Eno's new ambient album beautiful contrast to 2016's more vocal "The Ship"
New Year’s Day release soothes the battered soul
2016 was a rough year for me (and many of you) as far as losing musical idols.
The list is too long and too sad to recount. The artists and poets the last year took are responsible for shaping me as a human being. They taught me it was okay to be weird and love myself for it, and thankfully their music is still here. They live in vinyl stacks and mix tapes in my living room, and I can commune with them without a Ouija board, it just takes a needle and wires to tap into their genius.
Luckily, not all of my music gods are dead.
Brian Eno released a new album, “Reflection” on New Year’s Day, and it’s been a balm to a wounded soul. His discography is legendary, his contributions to the technology of music and sound legion, and the roster of collaborators he has worked with seems to include everyone I’ve ever loved in music: Roxy Music, David Bowie, Genesis, Talking Heads, Coldplay, Devo, David Byrne, dozens of soundtracks, films, Avant Garde projects, and symphonies.

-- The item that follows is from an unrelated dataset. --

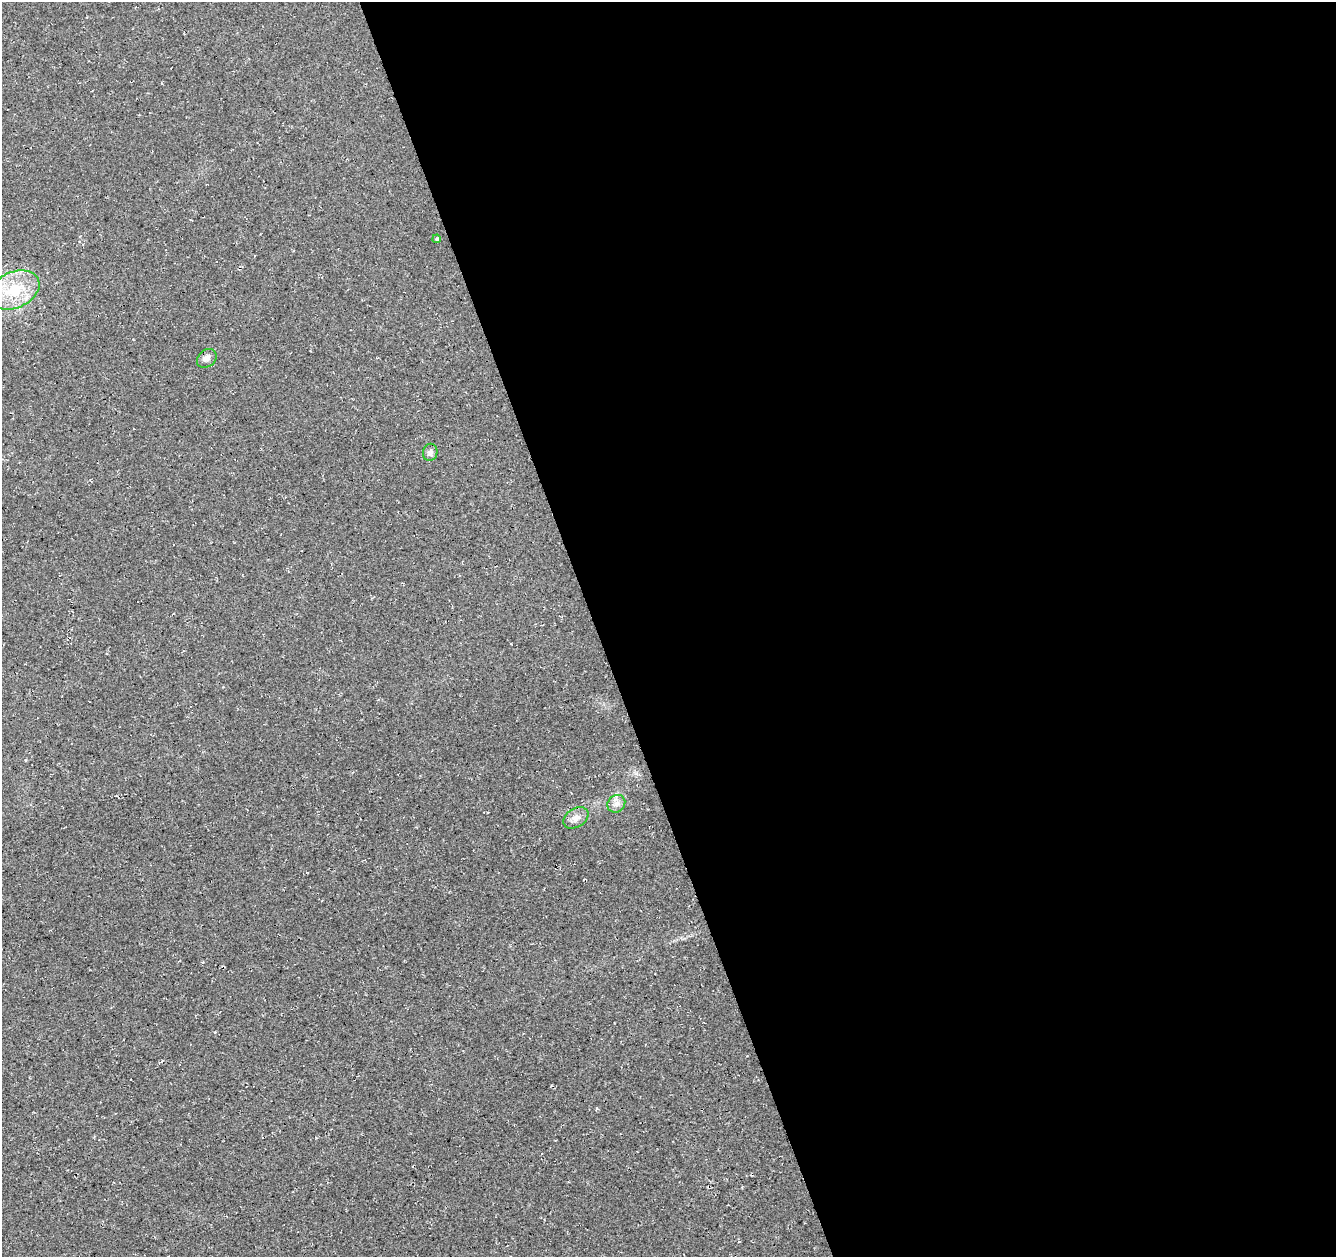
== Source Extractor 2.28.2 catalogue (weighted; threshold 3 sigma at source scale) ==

I’ve always liked him for his ambient works best, they speak to me on a nearly spiritual level. I love “Music for Airports,” “Apollo,” and especially “On Land,” which is, for me, the definition of haunting loneliness.
If you enjoy Eno’s ambient works, you’ll very much like “Reflection.” It’s one track, 54 minutes long. I’ve listened to the album for most of the day, and it’s put me into a weird headspace, to say the least.

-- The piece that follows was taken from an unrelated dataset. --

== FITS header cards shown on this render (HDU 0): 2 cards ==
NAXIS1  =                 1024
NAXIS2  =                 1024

It opens with ringing vibraphones in layers, soft bassy echoing tones, and gentle drones. It has the feeling of sinking into the ocean and watching the sunlight fade as you drop, or drifting through space, travelling thousands of miles, but still feeling like you’ve moved little in the incomprehensible vastness of the universe. It makes you feel small, in an important way.

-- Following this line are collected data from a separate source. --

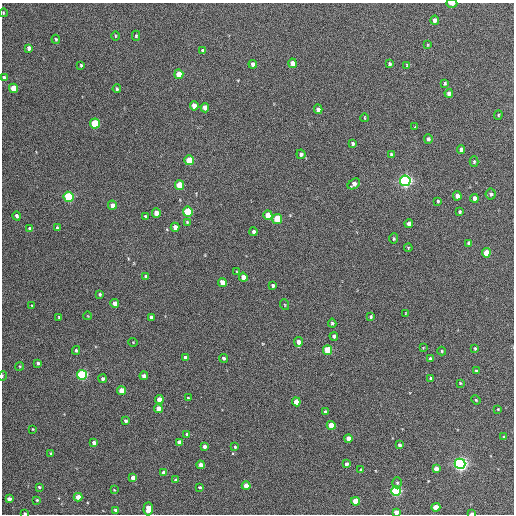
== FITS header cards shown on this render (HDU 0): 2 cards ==
NAXIS1  =                  512 / Axis length
NAXIS2  =                  512 / Axis length

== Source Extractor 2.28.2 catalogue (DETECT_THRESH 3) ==
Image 512 x 512 px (HDU 0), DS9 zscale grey, 1 PNG px = 1 image px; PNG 516 x 516 px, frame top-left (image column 1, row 512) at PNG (2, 3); each listed source drawn as its Kron ellipse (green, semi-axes under 4 px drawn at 4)
Background 442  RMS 20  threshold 60.5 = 3 sigma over >= 5 px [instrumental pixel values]
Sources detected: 139; all 139 listed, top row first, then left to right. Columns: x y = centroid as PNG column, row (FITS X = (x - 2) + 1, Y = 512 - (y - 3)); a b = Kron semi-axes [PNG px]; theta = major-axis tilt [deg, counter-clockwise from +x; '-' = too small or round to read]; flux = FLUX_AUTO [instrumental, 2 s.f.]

I normally take the albums I review apart, and highlight the songs, discuss the cadence of the thing. How can you hope to do that with “Reflections”? I can’t say “There’s a bit at 14:23 I’m rather fond of.” I wouldn’t want you to skip ahead to it, you sort of need to listen to the whole thing to have any hope of understanding or enjoying it.
This album isn’t for everyone. As a matter of fact, it’s probably not something many would choose listen to.
If you enjoy meditation, the subtle ebb and flow of it might take you to some interesting places. If you like to have something to stimulate you while reading or studying, it’s something you can fall into while your mind is busy with words, numbers or complex concepts.
Happy New Year, Brian. I’m glad you’re still here.